Tenkiye, Resulullah salla'llâhu aleyhi ve alih'in tavsiye ettiği dört şeyden biridir. Tenkiye, kendinizi tedavi ettiğiniz şeylerin en iyisidir; karnı genişletir; batındaki dertleri giderir; bedeni de kuvvetlendirir.

    Menekşe çiçeğinden enfiye yapın. Zira Resulullah salla'llâhu aleyhi ve alih buyurmuştur ki: "Eğer insanlar menekşede olan özelliği tanısaydı (onun suyunu) yudum yudum içerlerdi.” Ayın evvellerinde ve yarısında cima etmekten sakının. Çünkü şeytan bu iki vakitte çocuk ister (nütfede ortak olur). Çarşamba ve cuma günleri hacamat yapmaktan sakının. Zira çarşamba daima uğursuz bir gündür ve bu günde cehennem yaratılmıştır. Cuma gününde de öyle bir vakit vardır ki, o vakitte hacamat yapan bir kimse ölümle karşılaşır.

Dipnotlar.
--------------------------------------------------

(1)- İkinci ve üçüncü kısım: Mevaiz-ül Adediyye kitabında şöyle nakledilmiştir: "Kim bizi kalbiyle sever, diliyle de yardımda bulunur, ama savaşta bizimle beraber düşmana karşı savaşmazsa, bir derece aşağıda olur. Kim bizi kalbiyle sever, ama eli ve diliyle yardımcı olmazsa, iki derece aşağıda olur." Bu rivayet daha doğrudur. Büyük bir ihtimalle yukarıdaki metinde bir yanlışlık vardır.

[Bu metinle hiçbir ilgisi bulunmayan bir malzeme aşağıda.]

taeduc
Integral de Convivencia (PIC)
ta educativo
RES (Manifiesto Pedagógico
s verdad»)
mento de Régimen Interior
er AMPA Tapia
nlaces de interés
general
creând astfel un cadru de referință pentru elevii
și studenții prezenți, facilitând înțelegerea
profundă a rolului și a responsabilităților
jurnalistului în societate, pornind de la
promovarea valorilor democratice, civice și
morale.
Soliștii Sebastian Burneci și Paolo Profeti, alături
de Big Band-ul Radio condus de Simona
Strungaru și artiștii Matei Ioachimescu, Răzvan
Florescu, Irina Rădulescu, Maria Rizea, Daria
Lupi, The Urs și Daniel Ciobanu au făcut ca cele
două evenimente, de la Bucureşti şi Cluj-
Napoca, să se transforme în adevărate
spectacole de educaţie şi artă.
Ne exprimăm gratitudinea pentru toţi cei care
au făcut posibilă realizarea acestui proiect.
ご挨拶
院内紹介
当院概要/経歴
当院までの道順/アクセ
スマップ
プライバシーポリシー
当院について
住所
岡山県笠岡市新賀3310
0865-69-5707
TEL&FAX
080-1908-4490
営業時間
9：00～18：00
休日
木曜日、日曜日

(2)- Yüce Rabbim pâk ve münezzehtir.

(3)- Ahzab/56.

(4)- Biz de buna şehadet edenlerdeniz.

(5)- Bakara/131.

(6)- Şehadet ediyorum ki, Allah'tan başka ilah yoktur. Tektir, ortağı yoktur. Gerçekten Muhammed O'nun kulu ve elçisidir ve şüphesiz kıyamet gelmektedir, onda şüphe yoktur. Gerçekten Allah kabirlerde olanları diriltecektir.

(7)- Bu hadise, fıkıh ve fetva açısından amel edilmez. Zira diğer hadisleri de nazara alan müçtehidlerin görüşüne göre, selamdan önce çıkan hades namazı batıl eder.

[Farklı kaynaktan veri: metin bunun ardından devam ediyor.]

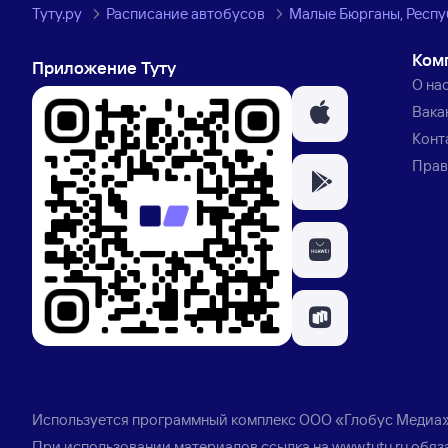
Туту.ру
Расписание автобусов
Малые Бюрганы, Респу
Ком
Приложение Туту
О на
Вака
Конт
Прав
Используется программный комплекс
ООО «Глобус Медиа
При использовании материалов ссылка на
www.tutu.ru
обяз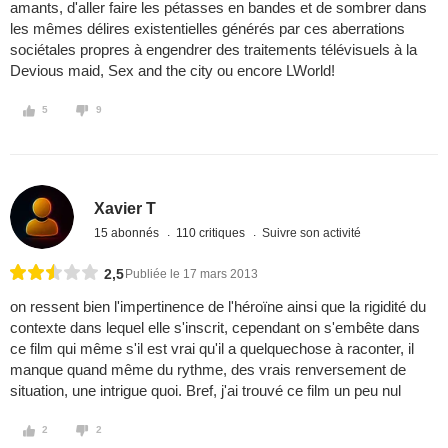
amants, d'aller faire les pétasses en bandes et de sombrer dans
les mêmes délires existentielles générés par ces aberrations
sociétales propres à engendrer des traitements télévisuels à la
Devious maid, Sex and the city ou encore LWorld!
5
9
Xavier T
15 abonnés
110 critiques
Suivre son activité
2,5
Publiée le 17 mars 2013
on ressent bien l'impertinence de l'héroïne ainsi que la rigidité du
contexte dans lequel elle s'inscrit, cependant on s'embête dans
ce film qui même s'il est vrai qu'il a quelquechose à raconter, il
manque quand même du rythme, des vrais renversement de
situation, une intrigue quoi. Bref, j'ai trouvé ce film un peu nul
2
2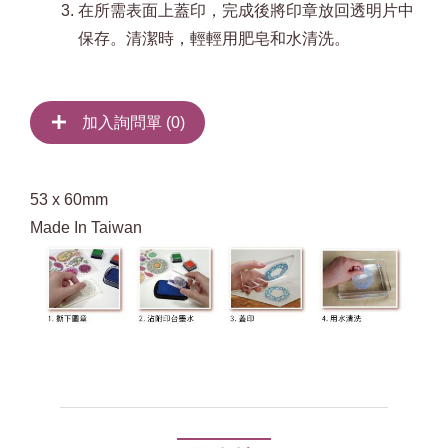
在所需表面上蓋印，完成後將印章放回透明片中
保存。清潔時，輕輕用肥皂和水清洗。
加入詢問單 (
0
)
53 x 60mm
Made In Taiwan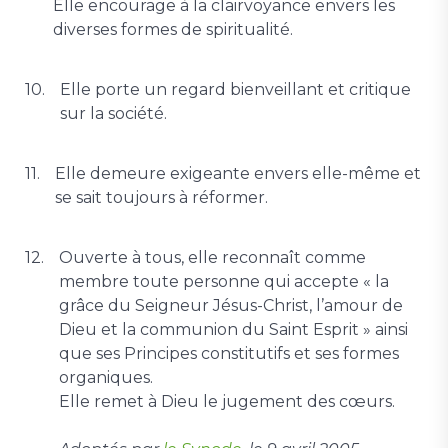
Elle encourage à la clairvoyance envers les
diverses formes de spiritualité.
Elle porte un regard bienveillant et critique
sur la société.
Elle demeure exigeante envers elle-même et
se sait toujours à réformer.
Ouverte à tous, elle reconnaît comme
membre toute personne qui accepte « la
grâce du Seigneur Jésus-Christ, l’amour de
Dieu et la communion du Saint Esprit » ainsi
que ses Principes constitutifs et ses formes
organiques.
Elle remet à Dieu le jugement des cœurs.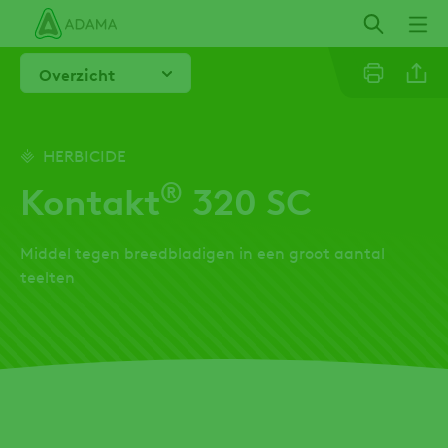
Overslaan
en
naar
Overzicht
de
inhoud
gaan
Linkedi
HERBICIDE
®
Kontakt
320 SC
Email
Middel tegen breedbladigen in een groot aantal
Whatsa
teelten
Twitter
Facebo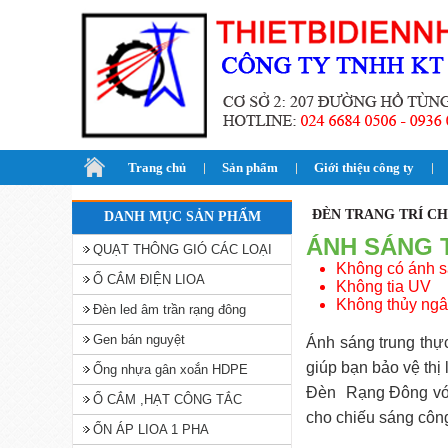
Trang chủ
Sản phẩm
Giới thiệu công ty
ĐÈN TRANG TRÍ C
DANH MỤC SẢN PHẨM
ÁNH SÁNG 
QUẠT THÔNG GIÓ CÁC LOẠI
Không có ánh s
Ổ CẮM ĐIỆN LIOA
Không tia UV
Không thủy ng
Đèn led âm trần rạng đông
Gen bán nguyệt
Ánh sáng trung thực
giúp bạn bảo vệ thị 
Ống nhựa gân xoắn HDPE
Đèn Rạng Đông với 
Ổ CẮM ,HẠT CÔNG TẮC
cho chiếu sáng công
ỔN ÁP LIOA 1 PHA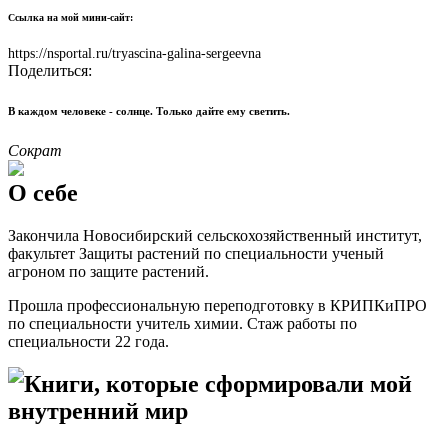
Ссылка на мой мини-сайт:
https://nsportal.ru/tryascina-galina-sergeevna
Поделиться:
В каждом человеке - солнце. Только дайте ему светить.
Сократ
О себе
Закончила Новосибирский сельскохозяйственный институт,
факультет Защиты растений по специальности ученый
агроном по защите растений.
Прошла профессиональную переподготовку в КРИПКиПРО
по специальности учитель химии. Стаж работы по
специальности 22 года.
Книги, которые сформировали мой
внутренний мир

(8)- Bu hadis Mevaiz ve Hisal kitablarında şöyle nakledilmiştir: "Allah'a, O’nun evine yaya gitmek kadar daha meşakkatli bir ibadet yapılmamıştır.”

(9)- İnsanları deve beslemeye teşvik etmek için söylenmiştir. Çünkü o zamanlar deve, diğer hayvanlardan daha yararlı idi, insanlar onun etinden, sütünden, tüyünden, taşıma gücünden faydalanırlardı.

(10)- Zemzem suyu hacılara verildiği için ona nebiz-i sikaye denmiştir. Daha sonra acılığı bu şekilde giderilen her suya nebiz-i sikaye denildi. İçine üzüm konan bu tür su, çok kaldığında bir çeşit şaraba dönüşüp sarhoş edici olurdu. Bazı kimseler bunun önceki ve sonraki halini göz önünde bulundurmadan nebiz içmek helaldir, diyorlardı. Nitekim bu yanlışlık, Ehl-i sünnet fıkhının bazı kollarına sirayet etmiştir ve günümüzde de bunun helal olduğunu sanmaktadırlar.

(11)- Allah’ın adıyla. Hz. İbrahim’in ve Hz. Muhammed’in dini ve Allah’ın itaatını farz kıldığı kimsenin velayetiyle Allah için sağ yanım üzerine yatıyorum. Allah’ın dilediği her şey olur, dilemediği hiçbir şey de olmaz.

(12)- Ben, kendimi, ailemi, dinimi, malımı, çocuklarımı, amelimin akıbetini, Rabbimin bana lütufta bulunduğu ve beni kendisiyle rızıklandırdığı şeyleri; zehiri öldürücü olan ve olmayan haşarelerin, cin ve insanların, Allah’ın yeryüzünde üretip-bitirdiği, gökten inen ve göğe çıkan ve Allah’ın, perçeminden yakalayıp - denetlediği her canlı varlığın şerrinden koruması için; O’nun izzetine, azamatine, ceberutuna, saltanatına, rahmetine, ra’fetine, bağışına, kuvvetine, gücüne birlik ve tekliğine, erkânına, (kıyamet günü insanları bir araya) toplamasına, Resu-lullah’a ve dilediği her şeye olan gücüne havale ediyorum.

(13)- Zümer/56.

(14)- Bunu bizim için boyun eğdiren (Allah) ne yücedir, yoksa biz bunu (kendi hizmetimize) yanaştıramazdık. Ve biz elbette, Rabbimize döneceğiz. (Zuhruf/12-14).

(15)- Allah’ım, yolculukta bizimle birlikte olan, bineğin sırtında bizi taşıyan, aile, mal ve evladımıza vekil olan sensin.

(16)- Allah’ım, bizi mübarek bir yerde yerleştir. Sen en hayırlı yer verensin.

(17)- Şehadet ediyorum ki Allah’tan başka bir ilah yoktur, tektir, ortağı yoktur. Ve şüphesiz Muhammed O’nun kulu ve elçisidir. Allah’ım, zararlı alış-verişten, yalan yere and içmekten ve günahın azabından sana sığınırım.

(18)- Enfal/11.

(19)- Meryem/25.

(20)- Mevaiz kitabında da şöyle geçiyor: “Peygember'e çok salavat getirin, sonra Allah'ın fazl ve ihsanından talep edin; elbette ki Allah kendi lütfundan ihtiyacınızı giderir.”

(21) - Allah’ım, bu kadını senin emrinle kendime helal bildim ve senin emanetin olarak kabullendim. Bu kadından bana bir evlat verilmesini takdir etmişsen, onu noksansız bir erkek çocuğu kıl ve şeytanı o çocukta ortak ve pay sahibi kılma.